Researchers have discerned a wide range of behaviors among macaques, including some that choose not to drink at all. Those monkeys that do choose to daily drink heavy amounts of alcohol (eight to 16 drinks per day) have helped uncover new insights about the brain and alcohol.

The animals are monitored closely by experienced researchers and veterinary specialists trained to care for nonhuman primates.

Recent findings have demonstrated how drinking in late adolescence stunts brain growth and impairs cognitive function. In addition, OHSU scientists have used magnetic resonance imaging and cognitive tests to map activity in regions of the primate brain associated with behavior that is more habitual compared with other areas that are activated during more contemplative thinking.

This habitual pathway, anchored in the sensory motor portion of the brain’s cortex, appears to be especially active among rhesus macaques that voluntarily consume large volumes of alcohol throughout the day – the human equivalent of chronic, heavy drinkers.

“We find that that pathway becomes more entrenched and alcohol reinforces activation of those pathways by altering their excitatory balance,” Grant said. “It’s a predisposition, but it’s also a consequence.”

Scientists are studying differences in age, sex and genetic makeup to discern differences in alcohol use. Grant said she expects the research will lead to the development of new therapies targeting specific areas of the brain to break the cycle of habitual behavior.

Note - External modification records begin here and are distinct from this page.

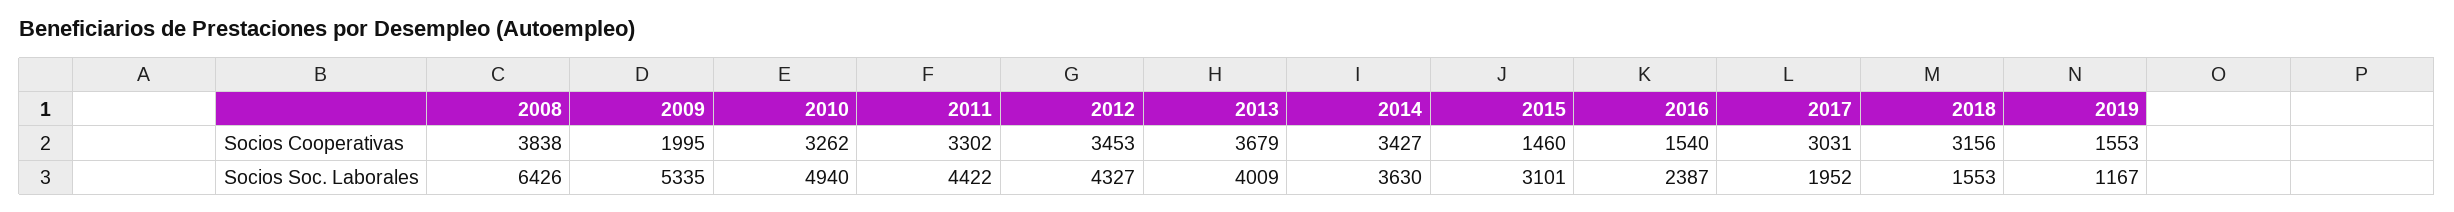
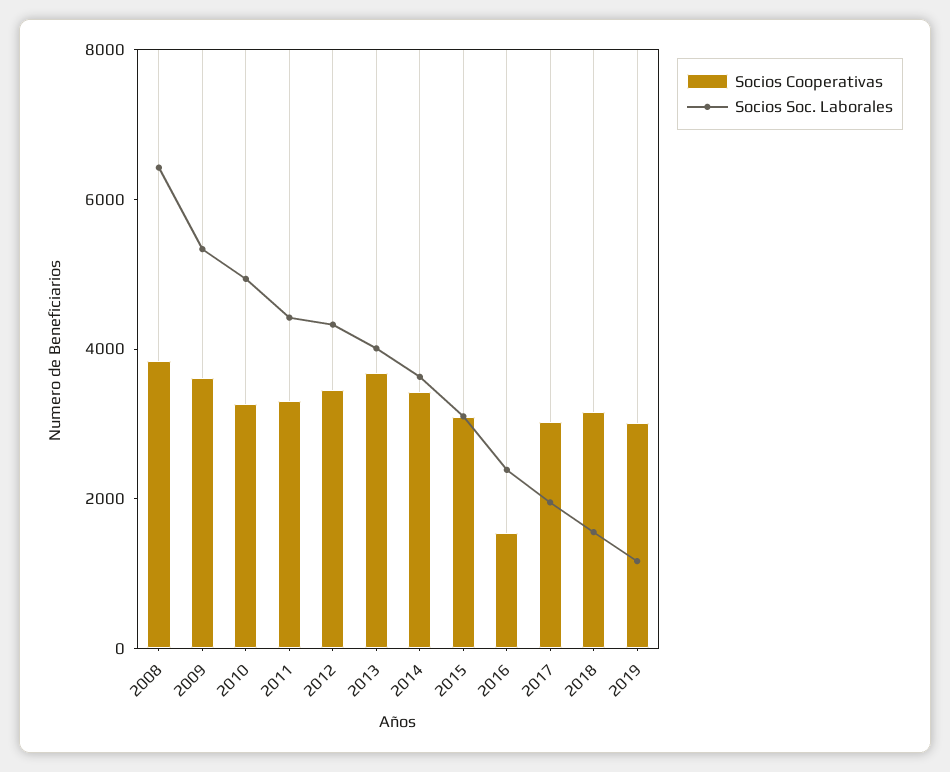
Socios Cooperativas, 2009: 1995 -> 3500
Socios Cooperativas, 2015: 1460 -> 3000
Socios Cooperativas, 2019: 1553 -> 3000

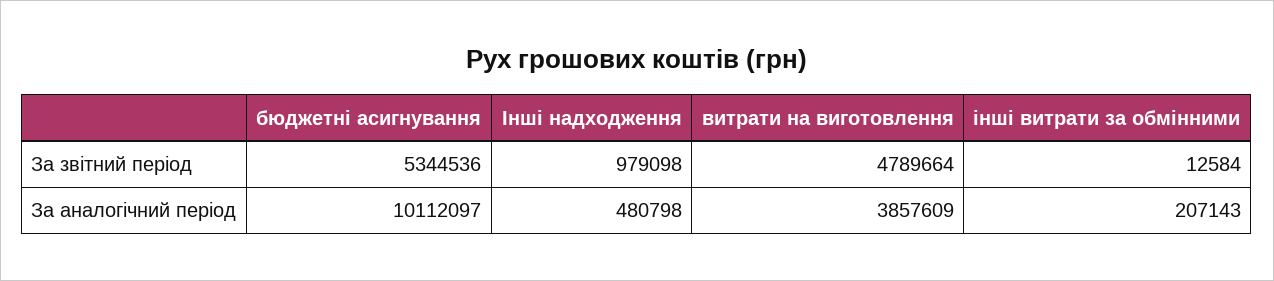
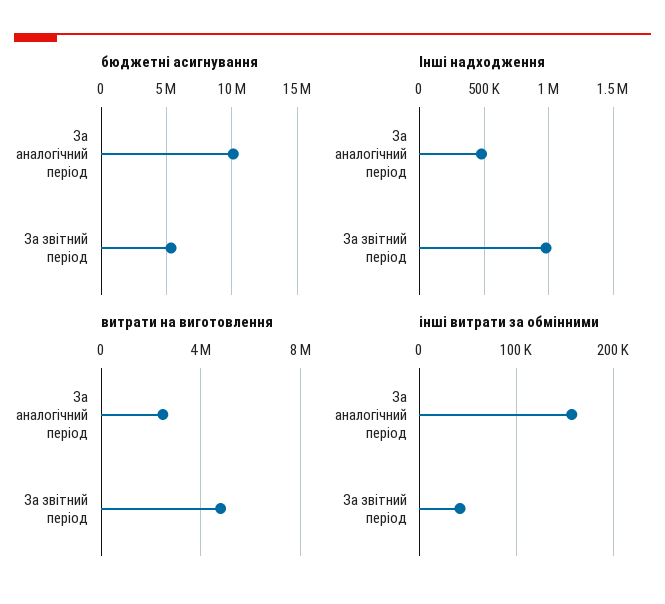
інші витрати за обмінними, За звітний період: 12584 -> 40000
витрати на виготовлення, За аналогічний період: 3857609 -> 2500000
інші витрати за обмінними, За аналогічний період: 207143 -> 160000

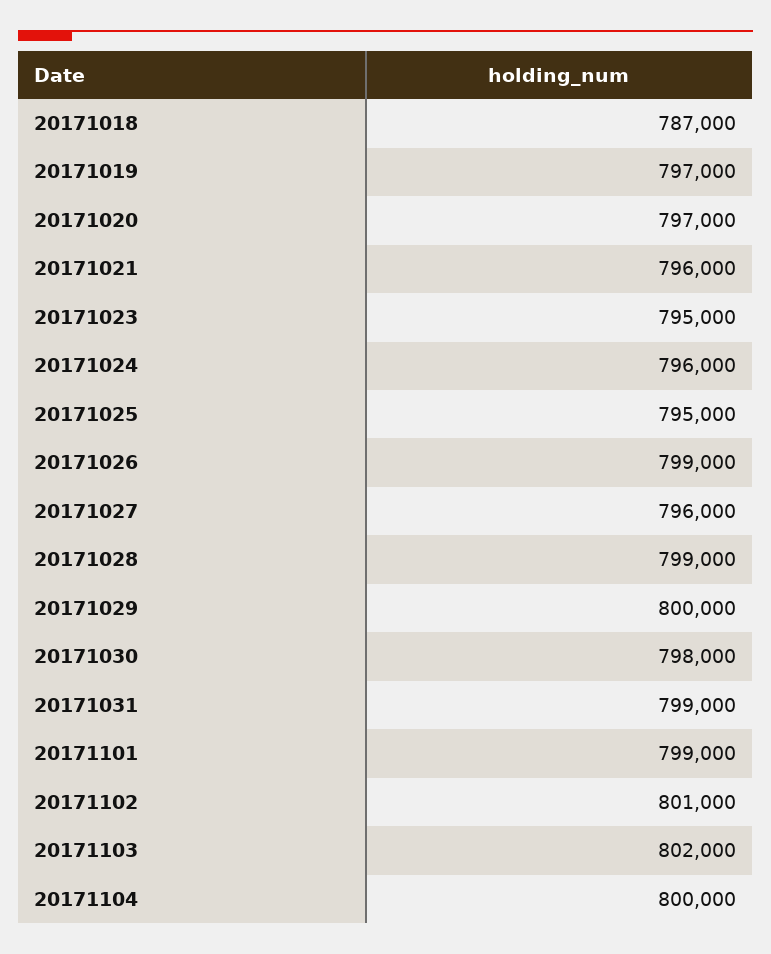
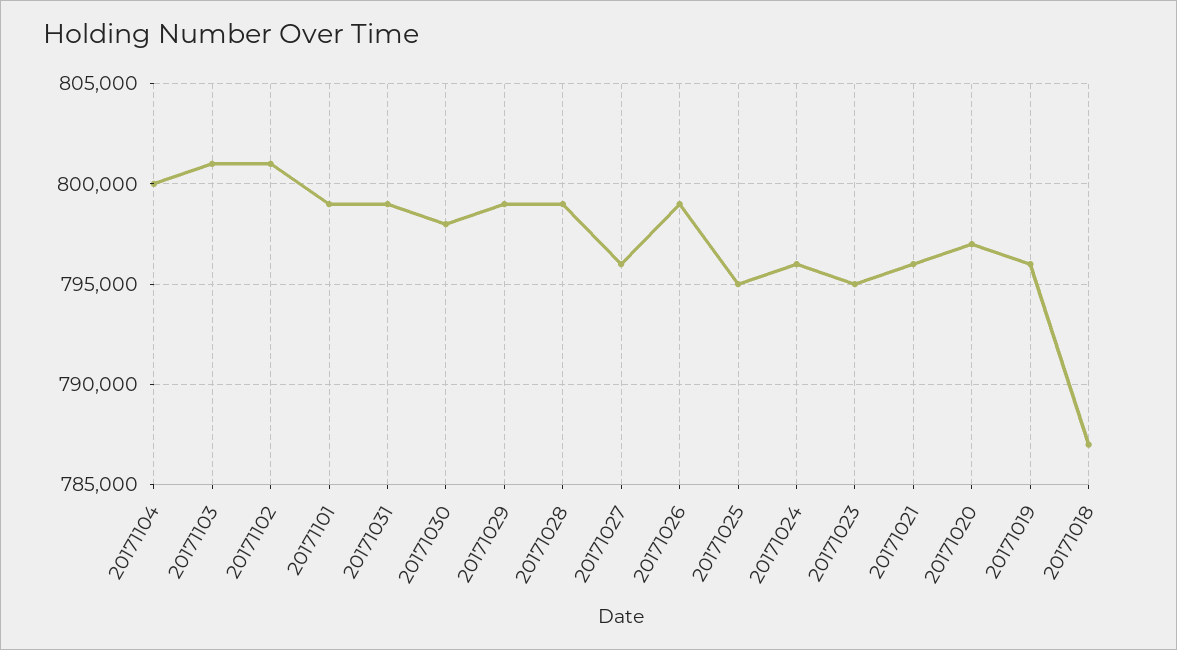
20171019: 797000 -> 796000
20171029: 800000 -> 799000
20171103: 802000 -> 801000

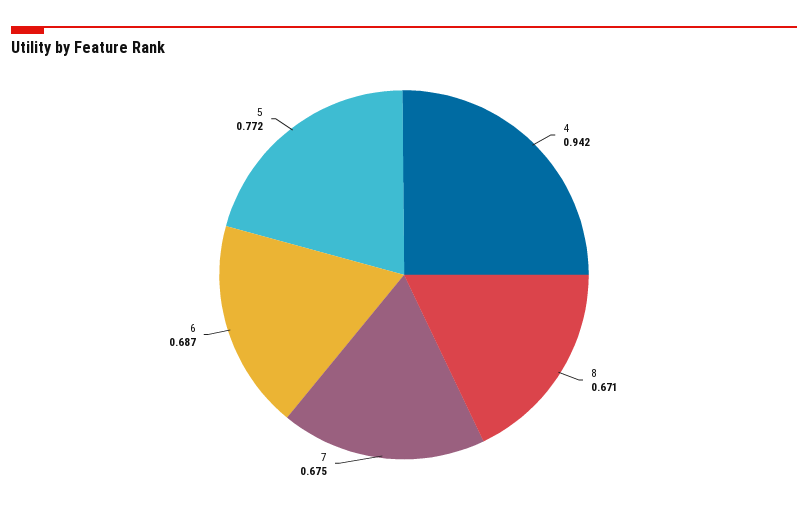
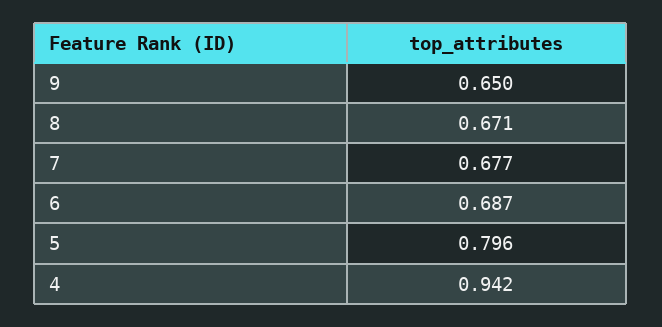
7: 0.675 -> 0.677
5: 0.772 -> 0.796
9: none -> 0.65

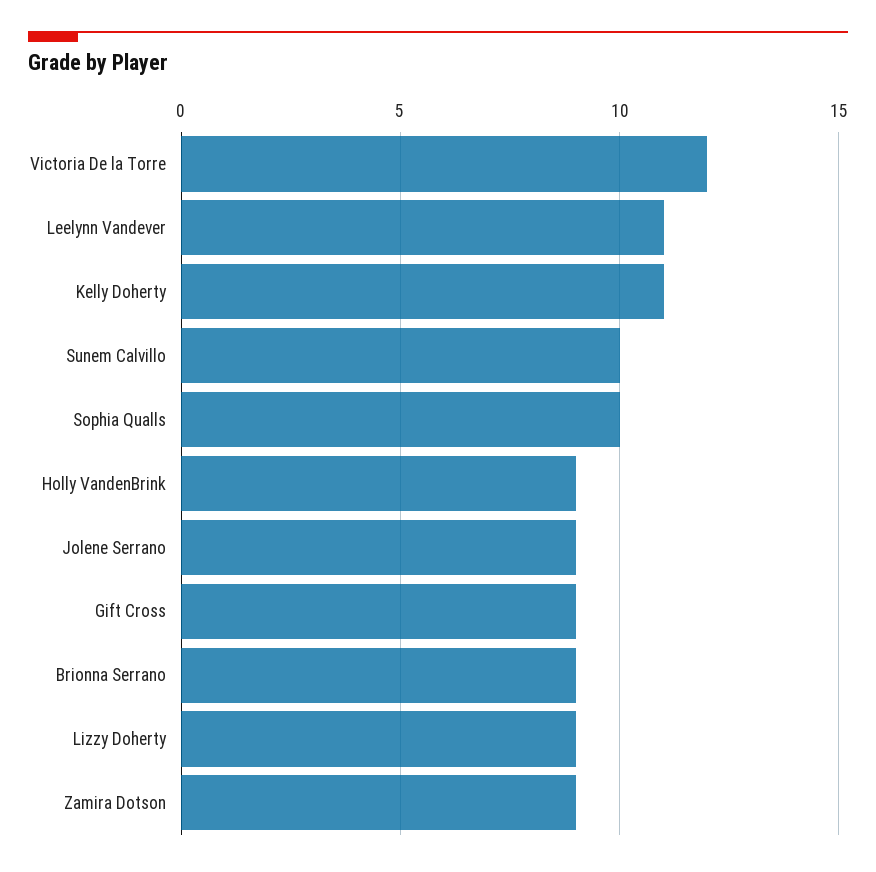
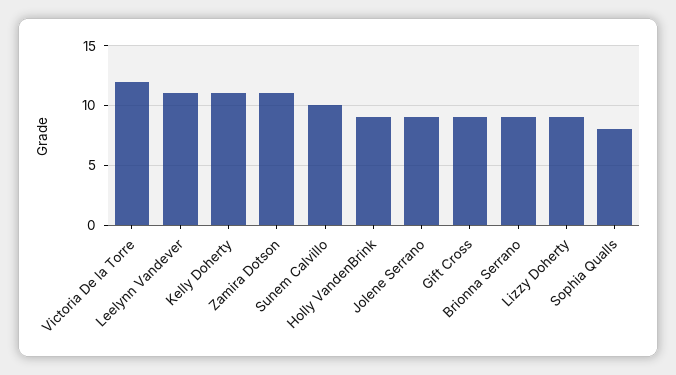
Sophia Qualls: 10 -> 8
Zamira Dotson: 9 -> 11

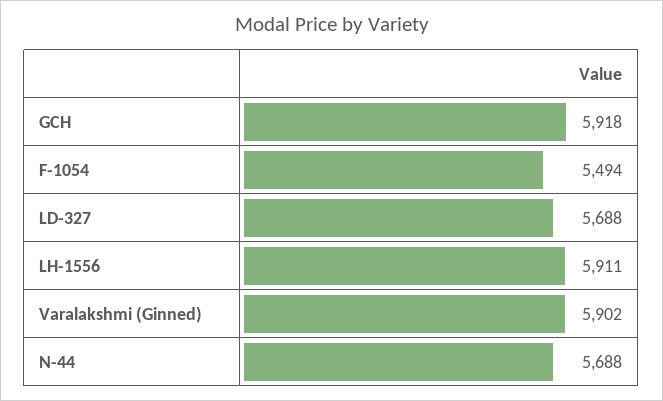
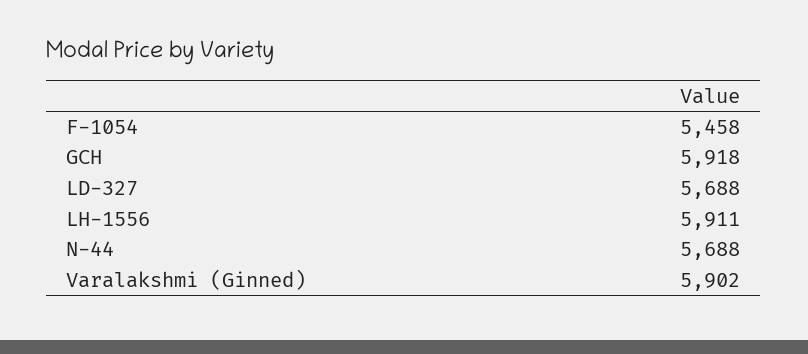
F-1054: 5494 -> 5458

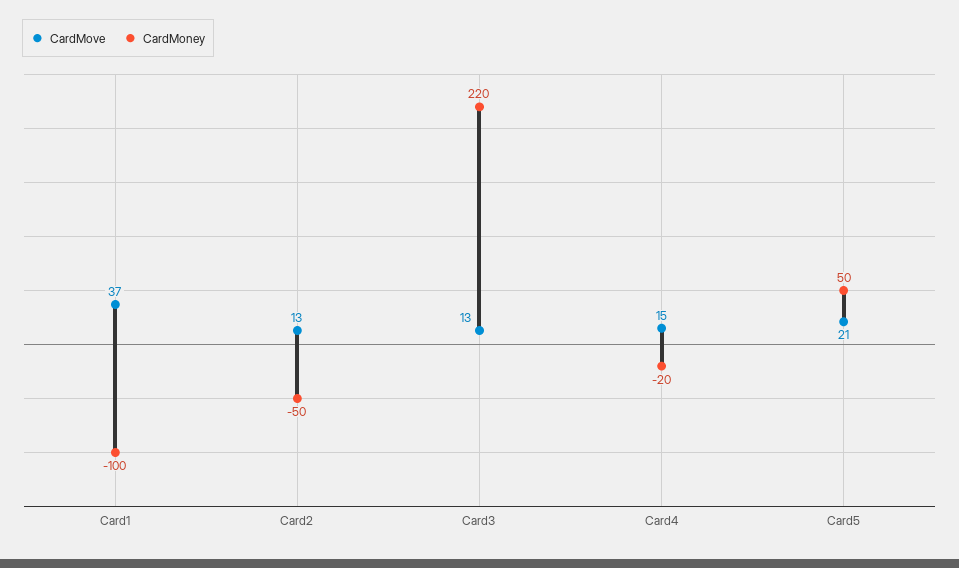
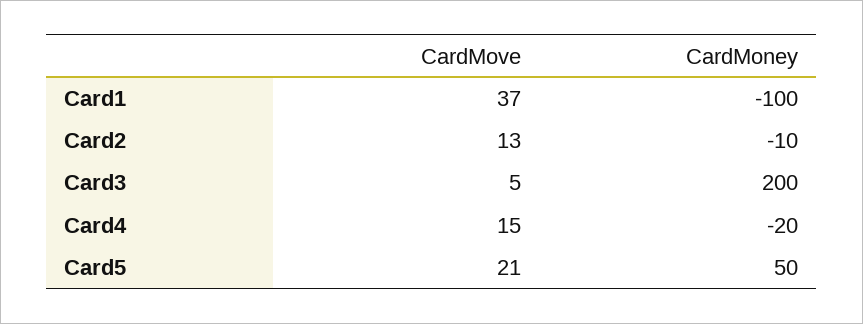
CardMoney, Card2: -50 -> -10
CardMove, Card3: 13 -> 5
CardMoney, Card3: 220 -> 200

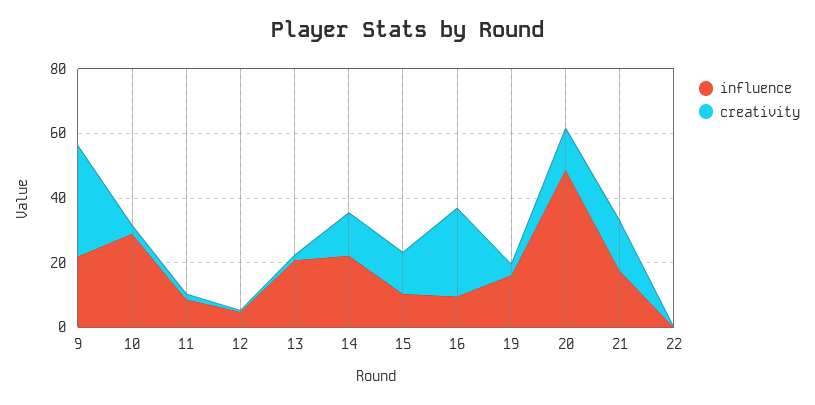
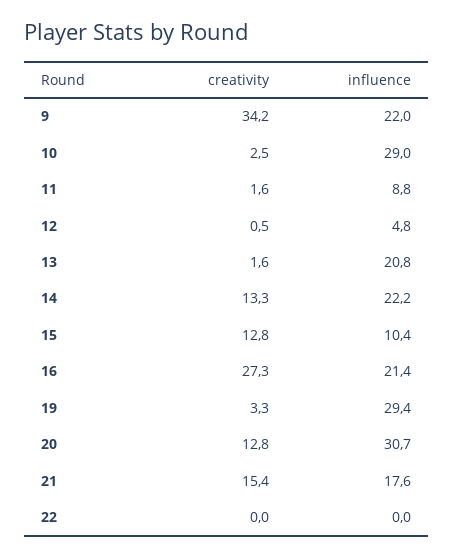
influence, 16: 10 -> 21.4
influence, 19: 15 -> 29.4
influence, 20: 50 -> 30.7

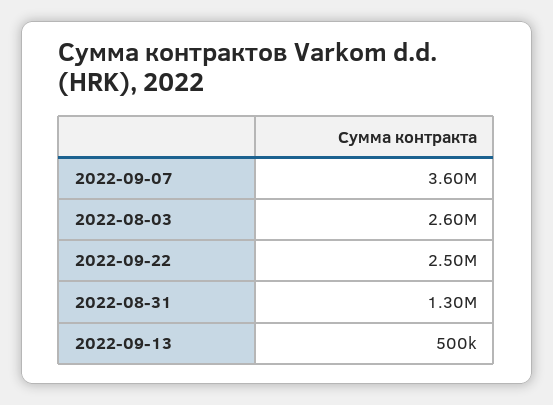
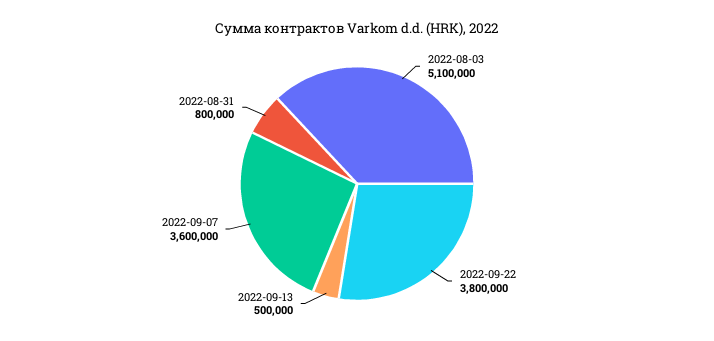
2022-08-03: 2600000 -> 5100000
2022-09-22: 2500000 -> 3800000
2022-08-31: 1300000 -> 800000

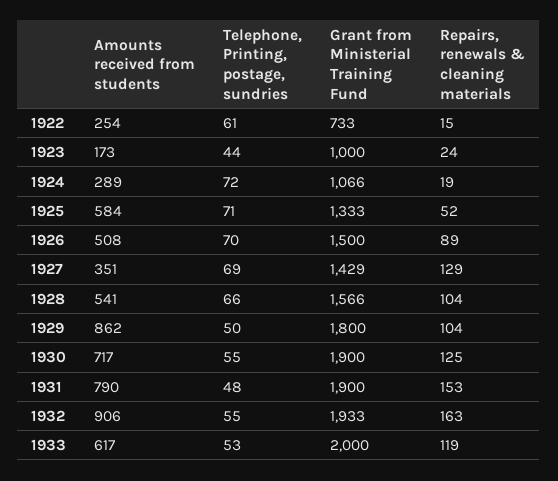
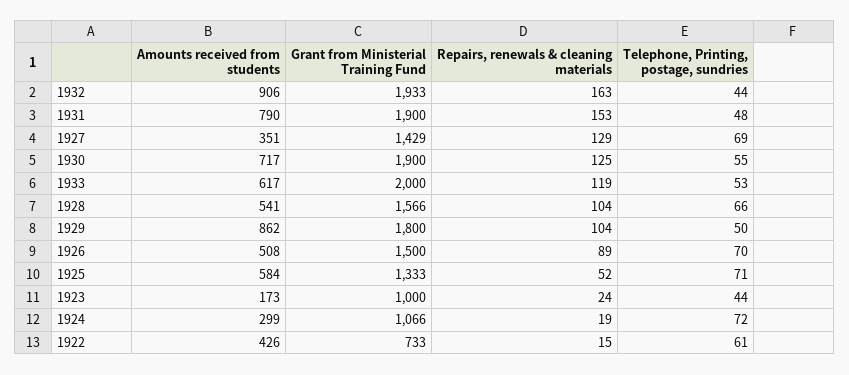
Amounts received from students, 1922: 254 -> 426
Amounts received from students, 1924: 289 -> 299
Telephone, Printing, postage, sundries, 1932: 55 -> 44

“I think we’ll be at the point within 10 years of being able to direct gene-based therapies specifically to those areas of the brain,” Grant said.

In the United States, the number of alcohol-related deaths is estimated at 1 million since 1999 and is on the rise, doubling from 1999 to 2017, according to estimates compiled by the National Institute on Alcohol Abuse and Alcoholism. The estimated worldwide annual death toll is 3.3 million.

A new report, issued today by the U.S. Centers for Disease Control and Prevention, finds that the rate of U.S. deaths from alcohol accelerated by 43% from 2006 to 2018, the last year available.